China’s Chang’e-4 successfully has made a 12 minute high dive onto the Moon’s farside.
According to the state-run Xinhua news service, Chinese space experts chose the Von Kármán crater in the South Pole-Aitken Basin as the landing site of Chang’e-4 on January 3, local time.
The area available for the landing is only one eighth of that for Chang’e-3 that landed on the Moon’s nearside in December 2013.
Von Kármán crater is surrounded by mountains as high as 6 miles (10 kilometers).
Vertical landing
“Unlike the parabolic curve of Chang’e-3’s descent trajectory, Chang’e-4 made an almost vertical landing,” said Wu Weiren, chief designer of China’s lunar exploration program. “It was a great challenge with the short time, high difficulty and risks,” Wu said.
On autopilot, Chang’e-4 made the touchdown, with the Queqiao relay satellite in an L2 halo orbit transmitting images of the landing process back to Earth.
“We chose a vertical descent strategy to avoid the influence of the mountains on the flight track,” said Zhang He, executive director of the Chang’e-4 probe project, from the China Academy of Space Technology.
Safe site
Li Fei, one of the designers of the lander, said when the process began, an engine was ignited to lower the craft’s relative velocity from 1.7 kilometers per second to close to zero, and the probe’s attitude was adjusted to face the Moon and descend vertically.
When it descended to an altitude of about 1.2 miles (2 kilometers), Chang’e-4’s cameras took pictures of the lunar surface so the probe could spot large obstacles such as rocks or craters, said Wu Xueying, deputy chief designer of the probe.

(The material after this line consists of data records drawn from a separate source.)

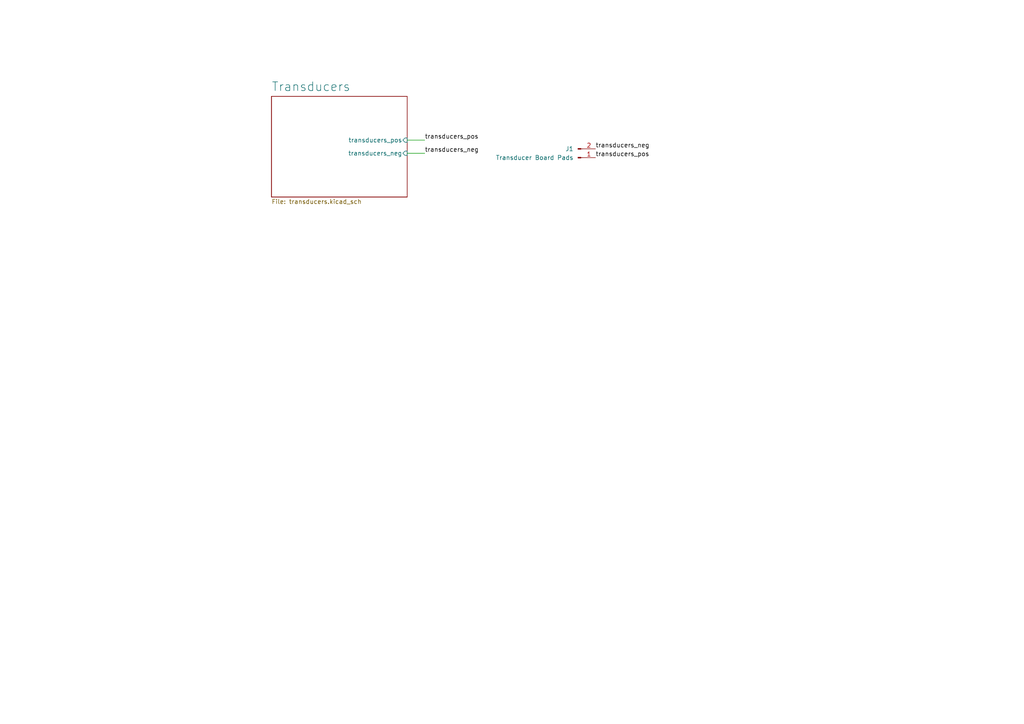
<source format=kicad_sch>
(kicad_sch
	(version 20231120)
	(generator "eeschema")
	(generator_version "8.0")
	(uuid "25756992-f59b-4644-8f3f-f26aa46ba255")
	(paper "A4")
	
	(wire
		(pts
			(xy 118.11 40.64) (xy 123.19 40.64)
		)
		(stroke
			(width 0)
			(type default)
		)
		(uuid "bcada311-f0d5-41f0-a4c2-2572a66900e7")
	)
	(wire
		(pts
			(xy 118.11 44.45) (xy 123.19 44.45)
		)
		(stroke
			(width 0)
			(type default)
		)
		(uuid "cfec9321-eee1-46f5-972f-4cf5fe2d082a")
	)
	(label "transducers_pos"
		(at 172.72 45.72 0)
		(fields_autoplaced yes)
		(effects
			(font
				(size 1.27 1.27)
			)
			(justify left bottom)
		)
		(uuid "0c56308c-cbad-4123-965e-368c4407409a")
	)
	(label "transducers_neg"
		(at 172.72 43.18 0)
		(fields_autoplaced yes)
		(effects
			(font
				(size 1.27 1.27)
			)
			(justify left bottom)
		)
		(uuid "862c400b-8b3a-4552-9a9e-6fe18757cab4")
	)
	(label "transducers_pos"
		(at 123.19 40.64 0)
		(fields_autoplaced yes)
		(effects
			(font
				(size 1.27 1.27)
			)
			(justify left bottom)
		)
		(uuid "a650902d-b6f0-4ed1-bd3c-496fe4dd5891")
	)
	(label "transducers_neg"
		(at 123.19 44.45 0)
		(fields_autoplaced yes)
		(effects
			(font
				(size 1.27 1.27)
			)
			(justify left bottom)
		)
		(uuid "b9667bd9-49a5-4196-b90c-ef6b7d03ecb1")
	)
	(symbol
		(lib_id "Connector:Conn_01x02_Pin")
		(at 167.64 45.72 0)
		(mirror x)
		(unit 1)
		(exclude_from_sim no)
		(in_bom yes)
		(on_board yes)
		(dnp no)
		(fields_autoplaced yes)
		(uuid "f9853cd2-ceea-4f98-9597-13f5241b80d4")
		(property "Reference" "J1"
			(at 166.37 43.1799 0)
			(effects
				(font
					(size 1.27 1.27)
				)
				(justify right)
			)
		)
		(property "Value" "Transducer Board Pads"
			(at 166.37 45.7199 0)
			(effects
				(font
					(size 1.27 1.27)
				)
				(justify right)
			)
		)
		(property "Footprint" "Library:Power_Pads"
			(at 167.64 45.72 0)
			(effects
				(font
					(size 1.27 1.27)
				)
				(hide yes)
			)
		)
		(property "Datasheet" "~"
			(at 167.64 45.72 0)
			(effects
				(font
					(size 1.27 1.27)
				)
				(hide yes)
			)
		)
		(property "Description" "Generic connector, single row, 01x02, script generated"
			(at 167.64 45.72 0)
			(effects
				(font
					(size 1.27 1.27)
				)
				(hide yes)
			)
		)
		(pin "1"
			(uuid "3b2f6c7c-3b45-40e8-8867-7c57edd2af39")
		)
		(pin "2"
			(uuid "58b394e3-0ddc-4d84-ae27-3496c16e0a85")
		)
		(instances
			(project "parametric_speaker"
				(path "/25756992-f59b-4644-8f3f-f26aa46ba255"
					(reference "J1")
					(unit 1)
				)
			)
		)
	)
	(sheet
		(at 78.74 27.94)
		(size 39.37 29.21)
		(fields_autoplaced yes)
		(stroke
			(width 0.1524)
			(type solid)
		)
		(fill
			(color 0 0 0 0.0000)
		)
		(uuid "bece80ee-ca6c-4698-87c7-6bdbd0eac560")
		(property "Sheetname" "Transducers"
			(at 78.74 26.5934 0)
			(effects
				(font
					(size 2.54 2.54)
				)
				(justify left bottom)
			)
		)
		(property "Sheetfile" "transducers.kicad_sch"
			(at 78.74 57.7346 0)
			(effects
				(font
					(size 1.27 1.27)
				)
				(justify left top)
			)
		)
		(pin "transducers_neg" input
			(at 118.11 44.45 0)
			(effects
				(font
					(size 1.27 1.27)
				)
				(justify right)
			)
			(uuid "1dcfd13b-d3e2-43b7-ab38-88add3c00c45")
		)
		(pin "transducers_pos" input
			(at 118.11 40.64 0)
			(effects
				(font
					(size 1.27 1.27)
				)
				(justify right)
			)
			(uuid "1f75edc6-f68c-4873-85ec-bb1f23d8f738")
		)
		(instances
			(project "parametric_speaker"
				(path "/25756992-f59b-4644-8f3f-f26aa46ba255"
					(page "2")
				)
			)
		)
	)
	(sheet_instances
		(path "/"
			(page "1")
		)
	)
)

</source>
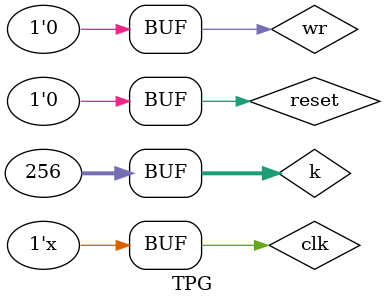
<source format=v>
`timescale 1ns / 1ps

module TPG;
	 reg clk , clk2;
	 reg reset;
	 reg wr;
	 
	wire [7:0] addr;
	wire [7:0] num;
   wire [7:0] a  , b , c , red_out;
   wire [7:0] r1 , r2 , sum  ,sum2 , out ;
	wire[7:0]  out2 , out3;
	 
	 integer k;
	 
	 
	 
lfsr_dd L1( clk , reset , a);
buft B1(b , c, a, clk);
distance1 D1 (clk , reset , b , c, num, red_out);
RAM1 R1( out,  addr, red_out , wr, clk);
buf2 B2(r1 , r2 , addr ,out , clk);
rca8 RCA1(r1 , r2, sum);
rca_s1 RCA2(r1 , r2, sum2);
MISR M1(sum, out2 , clk2 ,reset);
MISR M2(sum2, out3 , clk2 ,reset);


initial begin
		
		clk = 0;
		
    #20 reset = 1;
	 
	 #20 reset =0;
	  
		
for(k =0;k<256;k =k+1)
	   begin  
		#10  wr=1;
		#10  wr =0;
   end


	end
	
	always  #10 clk = ~clk;
	//always  #10 clk2 = ~clk2;

endmodule
</source>
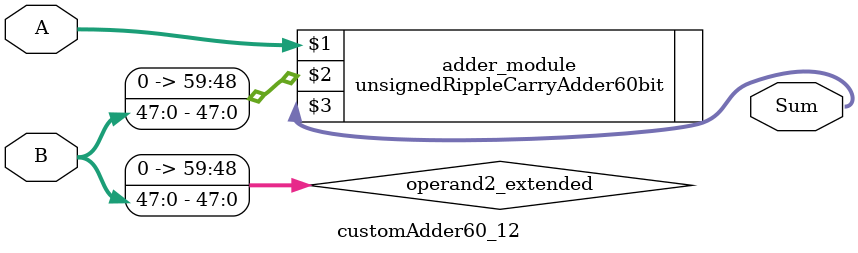
<source format=v>
module customAdder60_12(
                        input [59 : 0] A,
                        input [47 : 0] B,
                        
                        output [60 : 0] Sum
                );

        wire [59 : 0] operand2_extended;
        
        assign operand2_extended =  {12'b0, B};
        
        unsignedRippleCarryAdder60bit adder_module(
            A,
            operand2_extended,
            Sum
        );
        
        endmodule
        
</source>
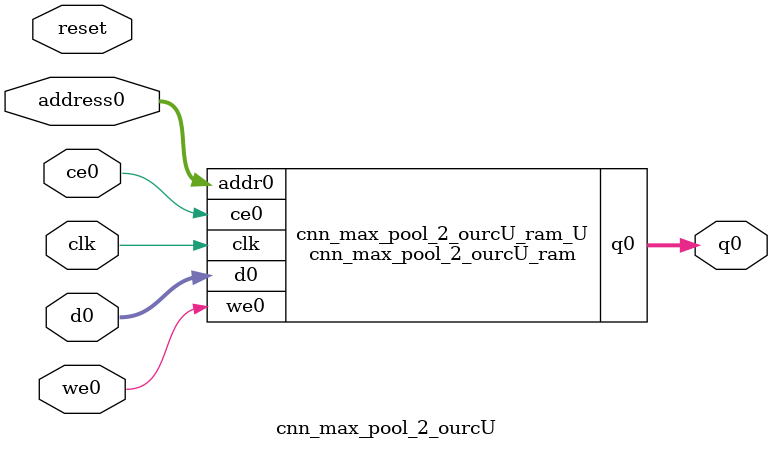
<source format=v>
`timescale 1 ns / 1 ps
module cnn_max_pool_2_ourcU_ram (addr0, ce0, d0, we0, q0,  clk);

parameter DWIDTH = 32;
parameter AWIDTH = 9;
parameter MEM_SIZE = 400;

input[AWIDTH-1:0] addr0;
input ce0;
input[DWIDTH-1:0] d0;
input we0;
output reg[DWIDTH-1:0] q0;
input clk;

(* ram_style = "block" *)reg [DWIDTH-1:0] ram[0:MEM_SIZE-1];




always @(posedge clk)  
begin 
    if (ce0) 
    begin
        if (we0) 
        begin 
            ram[addr0] <= d0; 
        end 
        q0 <= ram[addr0];
    end
end


endmodule

`timescale 1 ns / 1 ps
module cnn_max_pool_2_ourcU(
    reset,
    clk,
    address0,
    ce0,
    we0,
    d0,
    q0);

parameter DataWidth = 32'd32;
parameter AddressRange = 32'd400;
parameter AddressWidth = 32'd9;
input reset;
input clk;
input[AddressWidth - 1:0] address0;
input ce0;
input we0;
input[DataWidth - 1:0] d0;
output[DataWidth - 1:0] q0;



cnn_max_pool_2_ourcU_ram cnn_max_pool_2_ourcU_ram_U(
    .clk( clk ),
    .addr0( address0 ),
    .ce0( ce0 ),
    .we0( we0 ),
    .d0( d0 ),
    .q0( q0 ));

endmodule


</source>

At 328 feet (100 meters) above the surface, the lander hovered to identify smaller obstacles and measure the slopes on the lunar surface, Wu said.
After calculation, the probe found the safest site, and continued its descent. When the craft was 7 feet (2 meters) above the surface, the engine stopped, and the spacecraft landed with four legs cushioning against the shock, reports Xinhua.
Post-landing
After landing, the solar panels and antennas on the probe were unfolded under the control of the space engineers in Beijing through the communication transmission of the relay satellite, which was operating in the halo orbit around the second Lagrangian point of the earth-moon system, about 65,000 km from the Moon, where it can see both the Earth and the Moon’s farside.
The first close-up photo of the Moon’s farside, taken by a monitoring camera on the lander at 11:40 a.m., showed the direction the rover would drive on to the lunar surface, reported Xinhua.
The control center in Beijing will choose a proper time to let the rover separate from the lander, according to the China National Space Administration (CNSA).